Treatment Technologies for Industrial and Municipal
Tuesday, April 4
3:30 PM • ENGR 406
Candidate for Master's in Biological Engineering
Advisor - Charles Miller, 435-797-2593
Wastewater production in North America alone is estimated at 85 cubic kilometers per year. This wastewater is subsequently treated by a variety of biological and physical processes. This thesis examines two novel treatment processes, one biological and one physical in nature, namely, Rotating Algae Biofilm Reactor treatment and expanded shale augmented coagulation-flocculation.

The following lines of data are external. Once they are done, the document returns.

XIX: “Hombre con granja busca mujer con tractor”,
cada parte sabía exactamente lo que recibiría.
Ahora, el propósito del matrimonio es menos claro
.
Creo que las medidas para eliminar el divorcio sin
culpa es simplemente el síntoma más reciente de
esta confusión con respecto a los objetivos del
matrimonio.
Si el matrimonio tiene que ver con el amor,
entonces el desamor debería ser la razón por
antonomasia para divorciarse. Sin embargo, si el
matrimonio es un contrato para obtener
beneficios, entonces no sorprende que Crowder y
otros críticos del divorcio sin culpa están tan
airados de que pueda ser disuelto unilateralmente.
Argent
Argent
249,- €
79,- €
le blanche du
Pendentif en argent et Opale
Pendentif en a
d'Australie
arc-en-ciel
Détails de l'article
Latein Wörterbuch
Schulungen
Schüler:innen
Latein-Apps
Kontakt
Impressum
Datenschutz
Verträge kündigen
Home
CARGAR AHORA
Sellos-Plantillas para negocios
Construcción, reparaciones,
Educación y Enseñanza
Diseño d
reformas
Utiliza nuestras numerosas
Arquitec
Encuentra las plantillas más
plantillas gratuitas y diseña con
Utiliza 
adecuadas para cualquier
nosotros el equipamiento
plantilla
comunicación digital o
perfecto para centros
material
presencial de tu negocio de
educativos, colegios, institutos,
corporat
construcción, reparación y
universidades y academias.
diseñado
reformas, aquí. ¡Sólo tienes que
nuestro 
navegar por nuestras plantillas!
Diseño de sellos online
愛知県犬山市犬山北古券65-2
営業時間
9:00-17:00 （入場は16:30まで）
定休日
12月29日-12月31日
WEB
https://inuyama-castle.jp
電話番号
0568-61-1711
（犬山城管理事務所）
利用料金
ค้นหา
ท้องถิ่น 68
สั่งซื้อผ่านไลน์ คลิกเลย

Rotating algae bioﬁlm reactors (RABRs) were compared with suspended-growth open pond lagoon reactors for removal of nutrients and suspended solids in petrochemical wastewater. RABR treatment demonstrated a statistically signiﬁcant increase in removal of nutrients and suspended solids, and increase in biomass productivity, compared to the open pond lagoon treatment. These trends translate to a greater potential for the production of biomass-based fuels, feed, and fertilizer as value- added products. This study is the ﬁrst demonstration of the cultivation of mixed culture bioﬁlm microalgae on petroleum reﬁning wastewater for the dual purposes of treatment and biomass production.
A blend of expanded shale, a low ost ceramic derived from the concrete industry, and an industry standard coagulant, ferric sulfate, was demonstrated as feasible, novel, low cost coagulant. The optimum blend concentration for turbidity removal, 0.1 g/L expanded shale and 0.01 g/ L ferric sulfate, removed 84.7% and 91% of turbidity and suspended solids, respectively. This blend outperformed the ferric sulfate only treatment, demonstrating expanded shale as an effective additive to traditional coagulation-flocculation systems.